======== RECORDS FOR PROCESSING

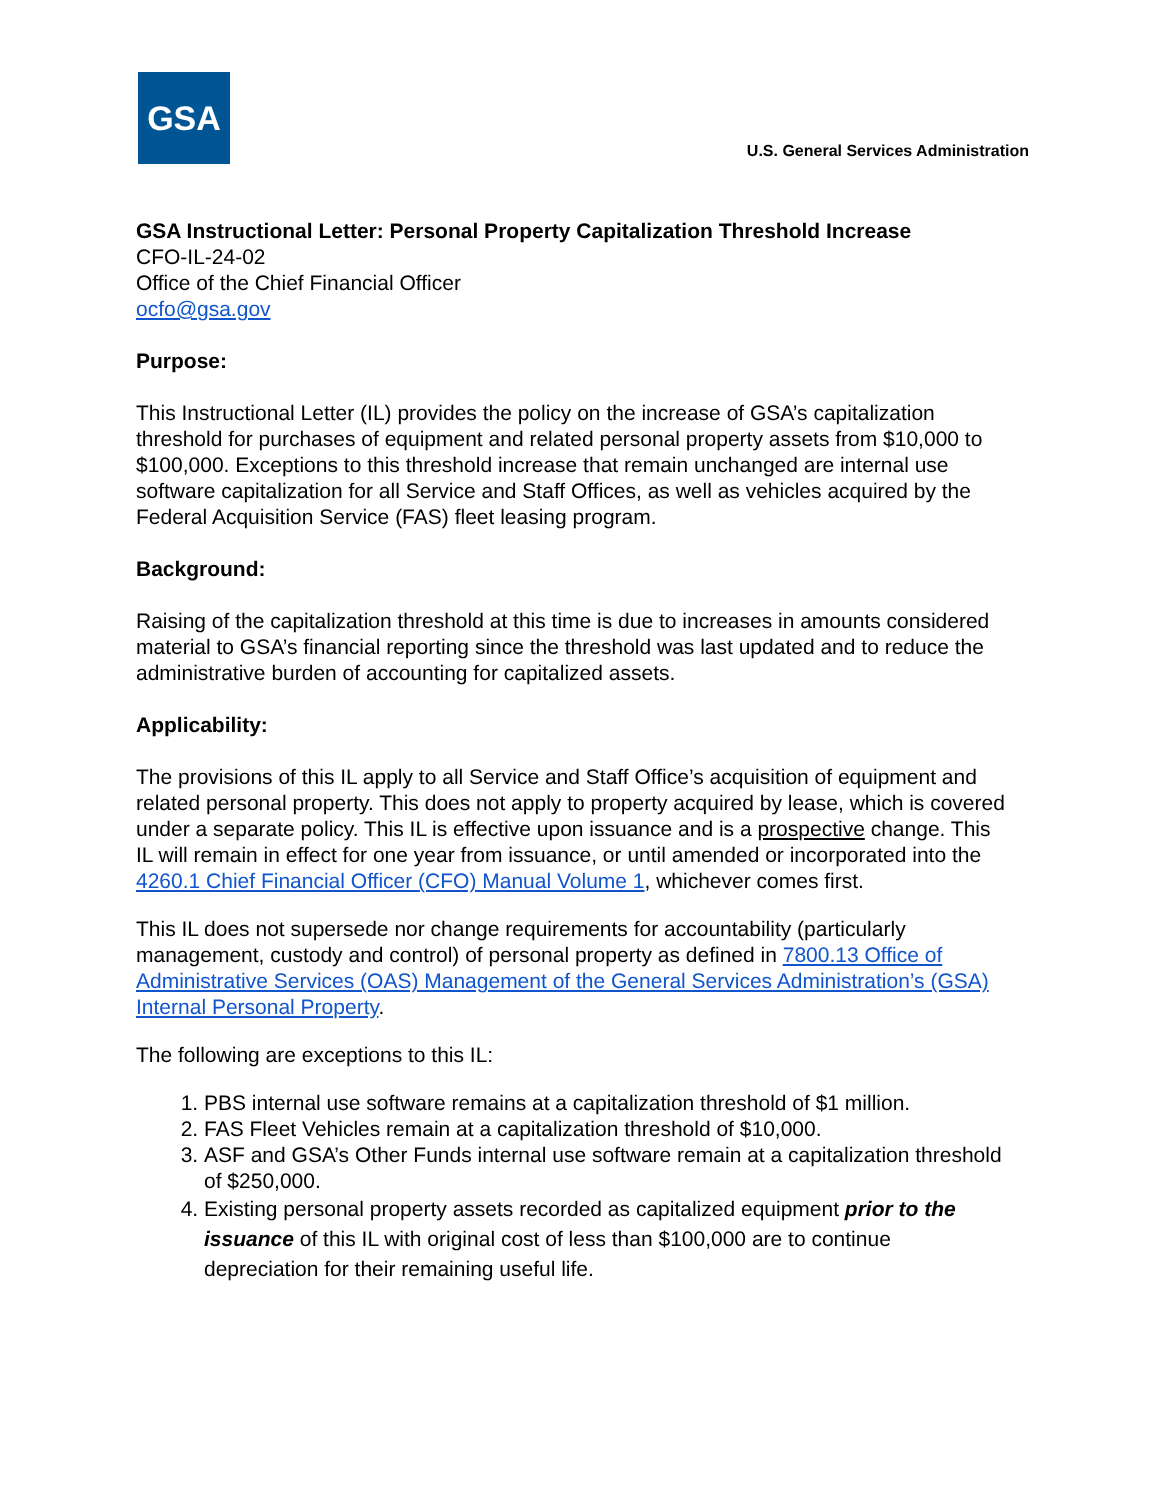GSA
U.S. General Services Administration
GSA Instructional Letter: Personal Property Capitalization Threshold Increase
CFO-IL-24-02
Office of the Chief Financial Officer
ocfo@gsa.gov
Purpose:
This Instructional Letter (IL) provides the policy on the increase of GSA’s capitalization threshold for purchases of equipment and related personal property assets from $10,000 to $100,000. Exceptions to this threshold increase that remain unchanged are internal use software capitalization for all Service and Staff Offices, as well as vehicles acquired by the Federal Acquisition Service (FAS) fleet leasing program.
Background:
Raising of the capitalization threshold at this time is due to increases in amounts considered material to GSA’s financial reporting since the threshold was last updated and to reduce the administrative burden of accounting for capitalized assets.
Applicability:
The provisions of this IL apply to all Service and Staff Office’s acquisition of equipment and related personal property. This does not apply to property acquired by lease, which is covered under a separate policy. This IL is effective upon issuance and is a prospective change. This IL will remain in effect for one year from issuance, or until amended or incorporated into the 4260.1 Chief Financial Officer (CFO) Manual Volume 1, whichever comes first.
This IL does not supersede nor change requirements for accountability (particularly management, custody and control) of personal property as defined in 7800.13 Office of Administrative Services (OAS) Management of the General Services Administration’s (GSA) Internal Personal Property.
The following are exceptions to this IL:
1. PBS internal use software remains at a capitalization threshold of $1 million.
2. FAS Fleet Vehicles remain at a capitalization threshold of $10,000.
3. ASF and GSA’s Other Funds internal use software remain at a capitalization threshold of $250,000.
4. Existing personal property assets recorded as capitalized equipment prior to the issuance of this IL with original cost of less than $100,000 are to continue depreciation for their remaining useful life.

================

# TASK DESCRIPTION:
In the entries, some lines may contain the word "Services". Give how many do, as a number by itself.

# COMPLETED EXERCISE:
2